I don’t know why I called this post what I did. I just did… deal with it…
It’s times like these that I wonder… I am going to be able to stay like this?
For a while now I’ve been waiting… waiting for something that may never happen. You could say I’ve been waiting you myself to break, the way I usually do. Just enough to let out whatever darkness has built up inside me, but not enough for it to shatter me – criptic or what?
January is meant to be one of the most depressing months of the year, worldwide. I guess people don’t have a lot to look forward to. The days are still short, although their getting longer and it has been proven that sunlight can make you happier, or rather lack of sunlight can make you sadder, sure it’s not the only thing that will ever change a persons mood, but it can alter it a little and all that jazz. But for me this January hasn’t been so bad. The last couple of years, January has been spent in a spiral of… despair. But this year it’s been more… mild than that. I’ve had some extra highs, but not so many low lows and I’m glad and scared about that. I guess I got so used to the erratic ups and downs that now that they are less erratic is worries me; that my next down will be so extra I might just surrender to the void.
Maybe my cousellor was right and the extremeness of my swings served a purpose and they are no longer needed, which is a good thing right? It’s means something has changed… changed for the better?
It’s hard to say, when I can’t even remember a time that I wasn’t in some way like this. The memories before everything changed, don’t always feel like they’re even my memories. Maybe this is just the side effect of my newness dive into insanity, in the form of the creation of my alters – at least that’s what I call them.
Maybe I’ve just got so desensitised that I don’t even notice what’s happening anymore.
Now I’m not even sure I want to post this. I’ve found myself filtering myself more and more on here and I wish that I didn’t. I created this so that I wouldn’t have to filter myself…
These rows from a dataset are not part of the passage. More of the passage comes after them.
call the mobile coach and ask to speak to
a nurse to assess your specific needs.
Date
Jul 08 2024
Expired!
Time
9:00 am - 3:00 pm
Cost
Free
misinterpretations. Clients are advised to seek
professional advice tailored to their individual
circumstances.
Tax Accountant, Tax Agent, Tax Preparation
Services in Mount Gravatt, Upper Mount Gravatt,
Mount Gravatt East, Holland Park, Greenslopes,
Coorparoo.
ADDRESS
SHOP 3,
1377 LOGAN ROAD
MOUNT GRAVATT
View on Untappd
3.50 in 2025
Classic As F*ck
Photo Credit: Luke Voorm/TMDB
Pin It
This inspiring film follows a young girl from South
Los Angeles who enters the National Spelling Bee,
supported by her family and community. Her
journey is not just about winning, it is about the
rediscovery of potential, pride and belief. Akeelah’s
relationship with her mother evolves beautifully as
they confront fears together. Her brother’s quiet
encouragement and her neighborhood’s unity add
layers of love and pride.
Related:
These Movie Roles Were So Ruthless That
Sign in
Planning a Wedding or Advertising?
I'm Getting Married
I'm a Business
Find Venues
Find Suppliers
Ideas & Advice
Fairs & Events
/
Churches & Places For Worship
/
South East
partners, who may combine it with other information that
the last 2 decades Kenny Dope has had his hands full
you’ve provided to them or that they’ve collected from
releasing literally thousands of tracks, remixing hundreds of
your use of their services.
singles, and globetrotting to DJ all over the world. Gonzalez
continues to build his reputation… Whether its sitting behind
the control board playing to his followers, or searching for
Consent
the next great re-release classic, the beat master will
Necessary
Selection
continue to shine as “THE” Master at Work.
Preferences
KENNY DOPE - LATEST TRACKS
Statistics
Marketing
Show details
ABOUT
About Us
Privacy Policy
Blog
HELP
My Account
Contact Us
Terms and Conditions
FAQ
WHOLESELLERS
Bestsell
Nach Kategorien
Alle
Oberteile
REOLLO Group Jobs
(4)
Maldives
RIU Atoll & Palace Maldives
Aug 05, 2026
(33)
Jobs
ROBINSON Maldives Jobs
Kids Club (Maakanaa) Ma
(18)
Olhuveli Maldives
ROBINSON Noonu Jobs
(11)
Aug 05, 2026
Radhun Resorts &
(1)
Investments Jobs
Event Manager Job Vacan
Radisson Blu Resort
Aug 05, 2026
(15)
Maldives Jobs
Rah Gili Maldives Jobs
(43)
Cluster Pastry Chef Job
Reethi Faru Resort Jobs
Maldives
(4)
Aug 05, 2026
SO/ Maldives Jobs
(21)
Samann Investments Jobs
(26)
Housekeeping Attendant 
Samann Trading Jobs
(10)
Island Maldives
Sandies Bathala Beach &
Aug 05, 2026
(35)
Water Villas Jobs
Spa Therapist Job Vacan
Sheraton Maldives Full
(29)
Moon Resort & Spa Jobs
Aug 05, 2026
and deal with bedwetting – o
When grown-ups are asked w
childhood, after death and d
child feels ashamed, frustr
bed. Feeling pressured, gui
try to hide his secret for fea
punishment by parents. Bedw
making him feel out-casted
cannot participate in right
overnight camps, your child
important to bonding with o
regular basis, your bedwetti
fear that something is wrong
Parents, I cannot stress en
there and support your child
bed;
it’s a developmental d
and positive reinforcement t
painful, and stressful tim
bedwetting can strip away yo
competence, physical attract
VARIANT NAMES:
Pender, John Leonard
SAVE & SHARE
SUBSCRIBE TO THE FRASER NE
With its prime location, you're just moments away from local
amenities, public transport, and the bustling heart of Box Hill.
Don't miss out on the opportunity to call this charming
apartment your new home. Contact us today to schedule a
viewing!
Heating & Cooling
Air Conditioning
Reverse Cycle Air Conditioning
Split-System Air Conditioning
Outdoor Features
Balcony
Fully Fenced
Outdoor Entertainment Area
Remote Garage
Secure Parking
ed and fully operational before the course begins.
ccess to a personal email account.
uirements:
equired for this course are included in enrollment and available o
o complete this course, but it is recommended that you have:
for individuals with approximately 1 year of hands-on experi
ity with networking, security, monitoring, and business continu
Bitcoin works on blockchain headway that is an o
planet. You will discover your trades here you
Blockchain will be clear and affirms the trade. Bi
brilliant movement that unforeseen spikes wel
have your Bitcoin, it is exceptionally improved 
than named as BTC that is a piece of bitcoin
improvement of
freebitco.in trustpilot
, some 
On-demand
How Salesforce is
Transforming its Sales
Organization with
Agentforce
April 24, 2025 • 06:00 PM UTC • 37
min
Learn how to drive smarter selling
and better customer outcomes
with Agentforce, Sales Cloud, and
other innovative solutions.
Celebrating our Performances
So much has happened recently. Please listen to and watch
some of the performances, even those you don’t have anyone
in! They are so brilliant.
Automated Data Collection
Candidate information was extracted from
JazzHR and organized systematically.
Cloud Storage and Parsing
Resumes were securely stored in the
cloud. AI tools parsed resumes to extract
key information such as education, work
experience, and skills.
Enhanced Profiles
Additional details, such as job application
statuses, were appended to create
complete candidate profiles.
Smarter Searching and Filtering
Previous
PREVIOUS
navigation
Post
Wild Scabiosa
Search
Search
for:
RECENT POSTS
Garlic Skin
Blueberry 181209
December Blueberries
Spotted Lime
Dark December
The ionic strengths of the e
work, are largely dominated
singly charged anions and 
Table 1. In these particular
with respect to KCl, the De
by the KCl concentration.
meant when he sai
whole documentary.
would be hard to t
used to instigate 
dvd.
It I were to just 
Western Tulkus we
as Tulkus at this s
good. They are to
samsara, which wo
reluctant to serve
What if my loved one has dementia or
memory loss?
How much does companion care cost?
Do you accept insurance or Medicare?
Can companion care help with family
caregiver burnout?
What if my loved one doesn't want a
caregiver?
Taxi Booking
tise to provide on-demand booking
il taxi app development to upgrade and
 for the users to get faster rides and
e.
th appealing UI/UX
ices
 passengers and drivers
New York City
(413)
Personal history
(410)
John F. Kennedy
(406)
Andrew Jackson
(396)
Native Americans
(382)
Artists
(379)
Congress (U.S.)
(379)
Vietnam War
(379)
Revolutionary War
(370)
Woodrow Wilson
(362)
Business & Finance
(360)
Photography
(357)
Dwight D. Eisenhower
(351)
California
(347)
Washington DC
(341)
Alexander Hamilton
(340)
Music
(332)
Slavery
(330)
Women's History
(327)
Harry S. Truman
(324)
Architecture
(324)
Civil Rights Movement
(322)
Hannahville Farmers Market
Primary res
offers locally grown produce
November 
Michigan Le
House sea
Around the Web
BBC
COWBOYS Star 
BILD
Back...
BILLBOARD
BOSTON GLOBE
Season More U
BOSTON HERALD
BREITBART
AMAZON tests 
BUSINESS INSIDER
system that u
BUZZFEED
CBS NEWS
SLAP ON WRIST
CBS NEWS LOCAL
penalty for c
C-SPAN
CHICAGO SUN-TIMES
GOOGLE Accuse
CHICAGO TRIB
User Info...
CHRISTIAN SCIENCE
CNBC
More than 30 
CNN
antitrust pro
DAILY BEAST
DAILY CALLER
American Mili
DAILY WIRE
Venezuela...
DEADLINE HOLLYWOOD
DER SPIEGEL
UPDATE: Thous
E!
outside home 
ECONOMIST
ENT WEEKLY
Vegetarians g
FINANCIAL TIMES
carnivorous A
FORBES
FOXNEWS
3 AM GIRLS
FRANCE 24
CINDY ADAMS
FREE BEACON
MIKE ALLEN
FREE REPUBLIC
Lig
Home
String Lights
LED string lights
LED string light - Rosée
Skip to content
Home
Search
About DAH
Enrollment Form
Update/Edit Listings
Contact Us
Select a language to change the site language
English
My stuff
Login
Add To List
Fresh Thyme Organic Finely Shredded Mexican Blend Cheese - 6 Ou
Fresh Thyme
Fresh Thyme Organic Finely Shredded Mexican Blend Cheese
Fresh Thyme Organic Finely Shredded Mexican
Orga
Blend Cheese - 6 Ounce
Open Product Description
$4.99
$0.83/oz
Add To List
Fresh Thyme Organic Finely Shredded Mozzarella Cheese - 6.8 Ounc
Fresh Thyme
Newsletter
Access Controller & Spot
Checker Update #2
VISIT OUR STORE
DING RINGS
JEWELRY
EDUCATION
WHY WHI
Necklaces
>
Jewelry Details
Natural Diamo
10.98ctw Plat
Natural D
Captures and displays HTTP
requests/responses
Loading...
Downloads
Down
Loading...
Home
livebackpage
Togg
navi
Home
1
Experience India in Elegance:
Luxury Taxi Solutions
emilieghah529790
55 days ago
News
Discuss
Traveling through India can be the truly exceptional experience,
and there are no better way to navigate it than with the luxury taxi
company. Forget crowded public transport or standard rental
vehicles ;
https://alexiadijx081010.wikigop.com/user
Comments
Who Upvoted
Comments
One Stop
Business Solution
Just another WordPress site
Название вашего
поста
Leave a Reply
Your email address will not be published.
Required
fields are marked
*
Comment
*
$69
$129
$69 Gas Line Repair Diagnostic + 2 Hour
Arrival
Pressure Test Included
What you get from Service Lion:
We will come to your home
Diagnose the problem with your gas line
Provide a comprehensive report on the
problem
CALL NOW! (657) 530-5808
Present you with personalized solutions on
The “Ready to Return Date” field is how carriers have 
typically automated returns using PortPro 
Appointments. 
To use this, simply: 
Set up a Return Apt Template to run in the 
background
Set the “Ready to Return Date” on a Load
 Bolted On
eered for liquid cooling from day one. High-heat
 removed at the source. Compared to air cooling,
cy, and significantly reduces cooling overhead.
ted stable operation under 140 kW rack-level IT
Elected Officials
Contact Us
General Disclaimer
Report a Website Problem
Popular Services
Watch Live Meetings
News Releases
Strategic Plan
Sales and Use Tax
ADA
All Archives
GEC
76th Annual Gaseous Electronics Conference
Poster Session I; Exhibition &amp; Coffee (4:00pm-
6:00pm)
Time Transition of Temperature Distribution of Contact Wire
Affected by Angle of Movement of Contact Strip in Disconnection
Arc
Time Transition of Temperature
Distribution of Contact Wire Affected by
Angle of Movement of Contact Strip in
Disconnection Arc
Any ways my boss has been trying to get me to ask out one of my co-workers. I think she’s just bored and wants some entertainment, so I let it slip that I like dominant people, we sort of laughed it off, so everythings good. It’s not that I particularly want to hide that part of myself, it’s more like I had no idea how she would react and I didn’t want to create an uncomfortable working enviroment, since I like my job and want to keep it, until I leave Bournemouth – job hunting is hard.
That’s one of the reasons why I haven’t tried to progress my ‘relationship’ with Mr.J. That and the fact that he can be a bit submissive and I’m not sure if that’s just the way he is because he’s shy or something, or that’s a core part of him, so to speak. But hey, I’ve come close to just diving on in and hoping for the best.
Right I’m ending it here, but because I’m super tired… So I hope you have a nice, whatever time of day it is when you’re reading this.